When treating movement related conditions it's best to use everything available. Massage, Release technique, avoidance strategies, mobility drills and strengthening rehab procedures. Restoring the amount the ankle can bend upwards (dorsiflexion) is a primary goal.  Muscle energy techniques (contract/relax stretching) should also play an integral role in the muscles situated along the superficial back line as well as any tight/ overactive muscle groups. Restoring ankle Dorsiflexion through joint mobilization (Cook’s tall half kneel) of the ankle in addition to manipulation of the ankle joint will also aid in restoring proper biomechanics. Finally we need to address foot stability, as Boyle’s joint by joint approach(4) tells us, it’s an area designed for that role. 
Self care and long range goals should include activities that would affect the superficial back line (Yoga). Finally, sparing strategies cannot be ignored, as self care will move the patient towards independence in their favorite activities. There is a wealth of tools and techniques available to us, and as my father the carpenter often told me “the right tool at the right time results in the best job”.
Correct form for the tall half kneel.

1. Ranawat, Chitranjan S., and Rock G. Positano. Disorders of the Heel, Rearfoot, and Ankle. New York: Churchill Livingstone, 1999. Print.
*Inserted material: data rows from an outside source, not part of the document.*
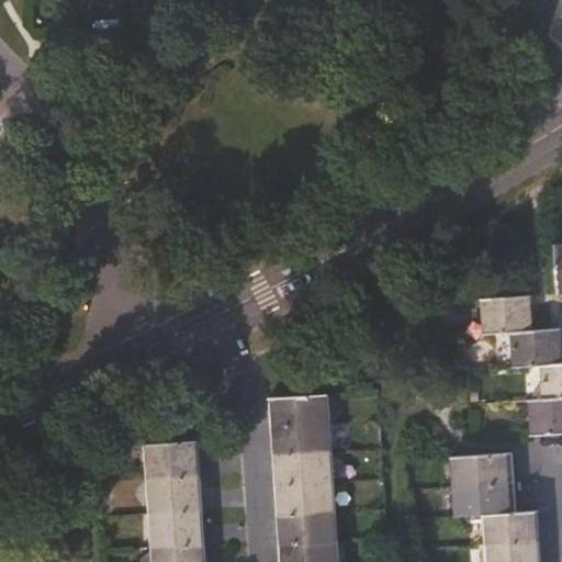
[(561,20),(551,32),(561,43),(561,20)]
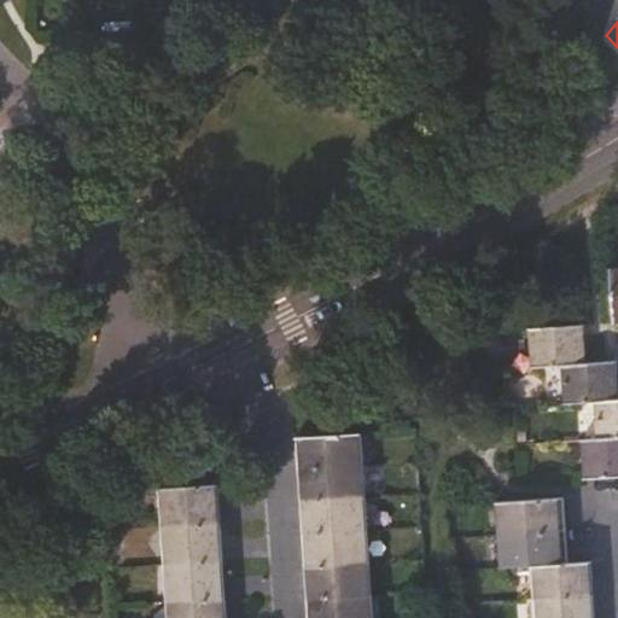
[(530,367),(561,365),(584,363),(583,326),(528,328),(530,367)]
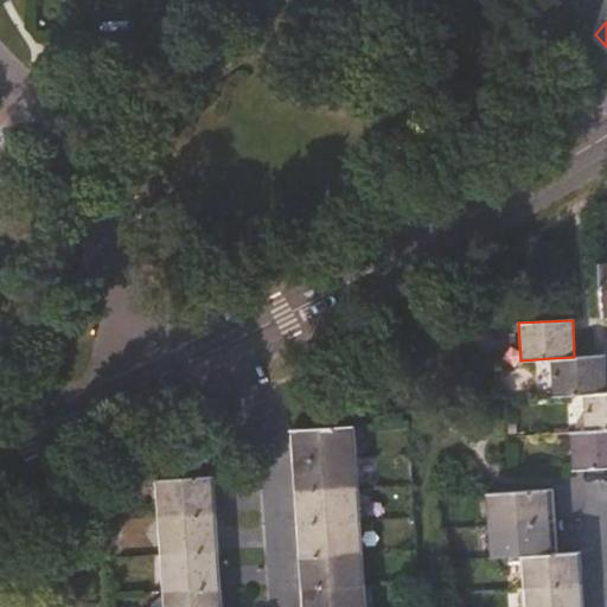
[(605,355),(574,357),(551,358),(554,395),(582,394),(606,393),(605,355)]
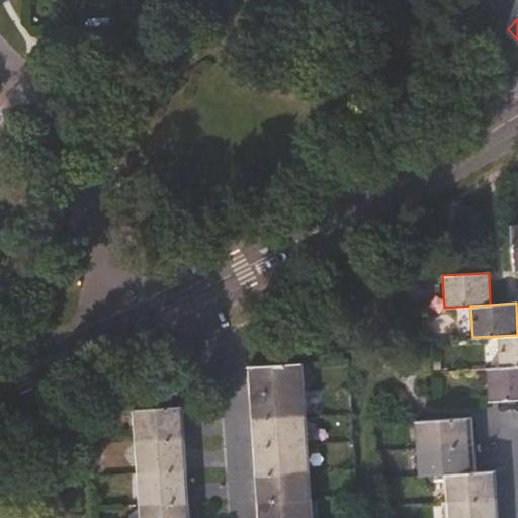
[(517,334),(517,335),(497,336),(499,367),(517,365),(517,334)]
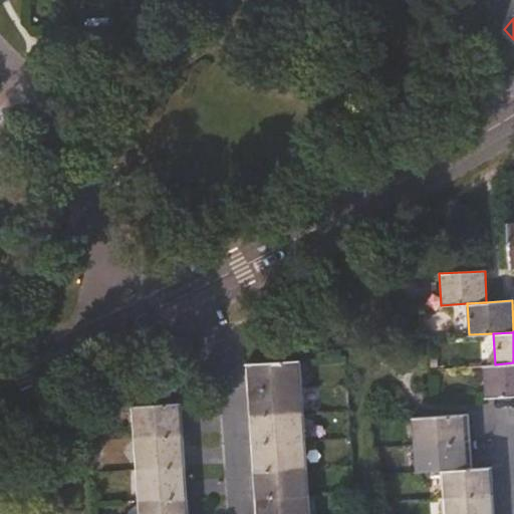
[(250,393),(300,390),(298,361),(248,364),(250,393)]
2. Page, Phillip. "3; Chain Reaction." Assessment and Treatment of Muscle Imbalance The Janda Approach. N.p.: n.p., n.d. N. pag. Print.

3. Garrett, T., and Pj Neibert. "The Effectiveness of a Gastrocnemius-soleus Stretching Program as a Therapeutic Treatment of Plantar Fasciitis." Journal of Sports Rehabilitation 12th ser. 22.308 (2013): n. pag. Web.

4. Boyle, Michael, Mark Verstegen, and Alwyn Cosgrove. Advanced in Functional Training: Training Techniques for Coaches, Personal Trainers and Athletes. Santa Cruz, CA: On Target Publications, 2010. Print.